Shortly after receiving that news, she learned that she had received the 2015-16 Enhancing Diversity in Graduate Education–in science, technology, engineering and mathematics (EDGE-STEM) Doctoral Fellowship at Stanford University. She was nominated for this award by the Stanford School of Engineering based on her record of extraordinary academic accomplishment and her potential to contribute to the diversity of her program and academic field. This fellowship will provide Brown with a stipend and research and travel funds.

But these are not the first honors for Brown. In 2014, she received a Goldwater Scholarship, which is awarded to only 300 students annually, from an applicant pool of 1,200 to 1,500. The prior year, she received a Goldwater Scholarship honorable mention.

Brown, from Gainesville, Ga., has been accepted to Stanford’s Ph.D. program in Computational and Mathematical Engineering and will attend in the fall. We recently spoke to her about these honors and how Allegheny helped to shape her future:

How does it feel to receive these prestigious recognitions?
It is a great honor. Allegheny allowed me to become involved in research during my freshman year, which I believe helped me get all the opportunities I’ve had. I’ve also benefited from active mentorship in the physics and math departments. I feel like Allegheny has put me on an equal footing with larger schools and has prepared me well for my next chapter.

How did Allegheny help to prepare you to apply for these recognitions?
One thing I’ve benefited from at Allegheny is the ability to become involved in research early on. I started research during my freshman year with Assistant Professor Adelé Poynor in the physics department. I think that helped me get all these other opportunities I’ve had.

Also, I think that my English minor has helped me. A lot of academia and research is grant writing, publishing papers, etc. Plus I just love literature and the English department.

What kind of research have you done?
I had the opportunity to work on research projects with professors in the Allegheny physics department and at the Salk Institute for Biological Studies in La Jolla, Calif., through the Howard Hughes Medical Institute Exceptional Research Opportunities Program. I started off studying the interaction between water and hydrophobic surfaces with Dr. Poynor. I’ve also worked with Professor Shafiqur Rahman on studying magnetic materials.

In addition, I have studied “Mathematical Sciences – Computational and Data-enabled Science,” meaning I have used math and theory to develop new computational techniques, particularly for understanding the brain. I really love this line of work. I initially wanted to do very pure theoretical physics, but my interest has morphed. I’m now really interested in complex systems and the brain, particularly.

How challenging was it to be a double major in math and physics?
I think any double major here is ambitious, but math and physics go together really well. It’s been a great combination for me. I’ve had such a positive experience with the physics and math departments. There’s some really impressive work going on there.
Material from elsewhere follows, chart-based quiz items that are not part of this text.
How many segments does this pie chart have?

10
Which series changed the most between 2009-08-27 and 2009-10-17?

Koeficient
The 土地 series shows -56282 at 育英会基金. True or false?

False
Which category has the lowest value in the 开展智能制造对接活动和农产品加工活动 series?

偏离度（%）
How do you balance it all?
It’s important that everything I’m doing is stuff I love to do. I’m really cut out for academia. I love learning. I love research.
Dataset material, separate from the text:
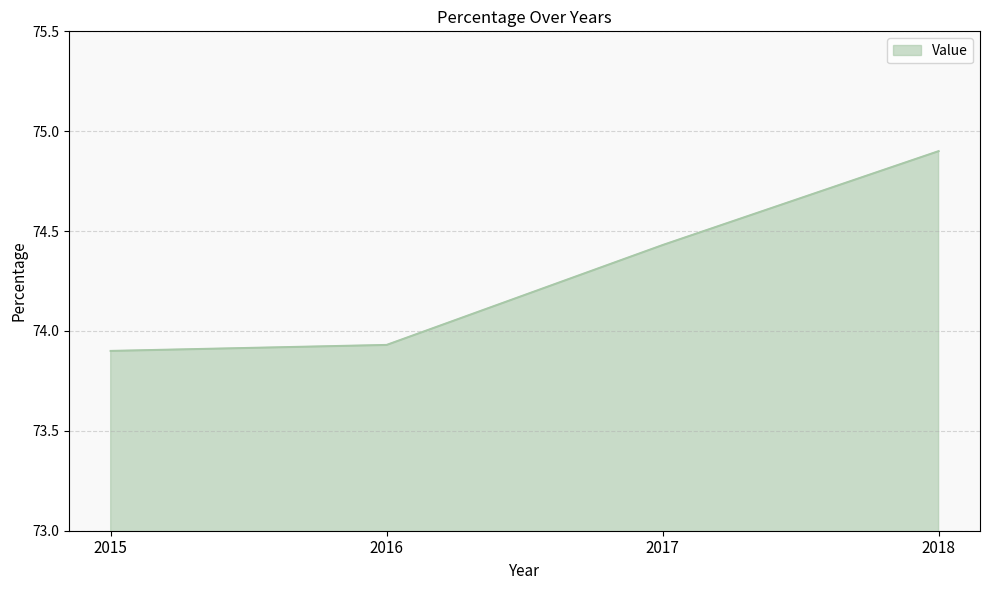

Which label corresponds to the largest value in the chart?

2018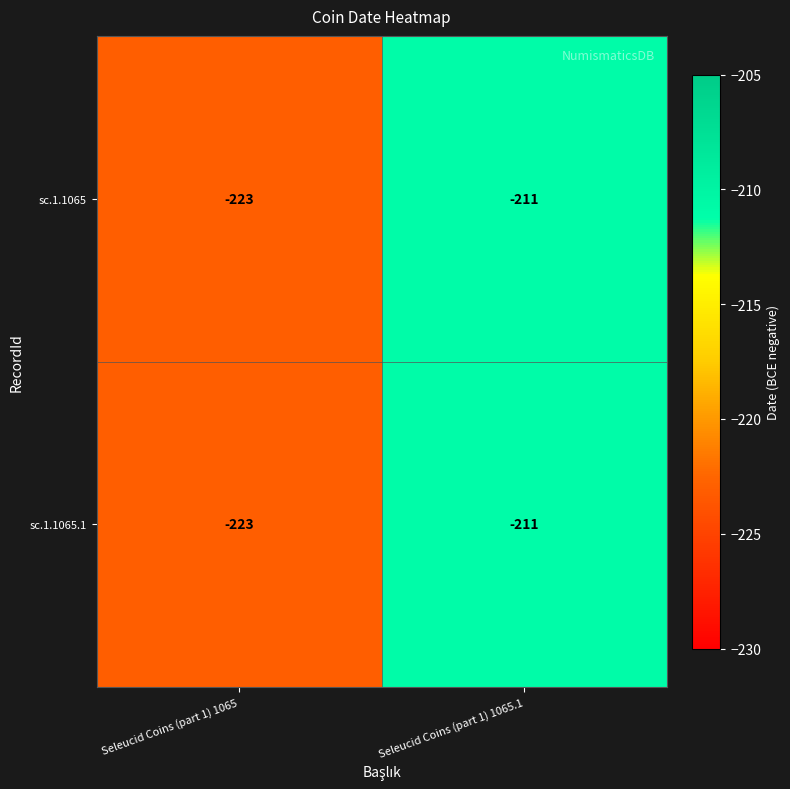

At how many categories does at least one series exceed -221?

1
What other organizations were you involved in at Allegheny?
I served as president of the Allegheny Society of Physics Students. Last semester, I worked on instituting events to incorporate students in the major early on. For me, being involved in research at an early stage was so formative. I’d really like everyone to have that opportunity. We set up a series of lunchtime presentations where students who have done research came and presented. We tried to bring in people from physics, math and other departments. I think that early involvement in research is key to assimilation.

Why is it important for women to become involved in the sciences?
Throughout history, women have had a huge influence on the development of math, computer science – all the sciences, really. I think any kind of unequal representation is unnatural.

What is your goal after Stanford?
I want to stay in academia. I’d really like to be a professor. I’ve had some amazing influences and faculty mentorship while I’ve been at Allegheny. I’d like to carry that on.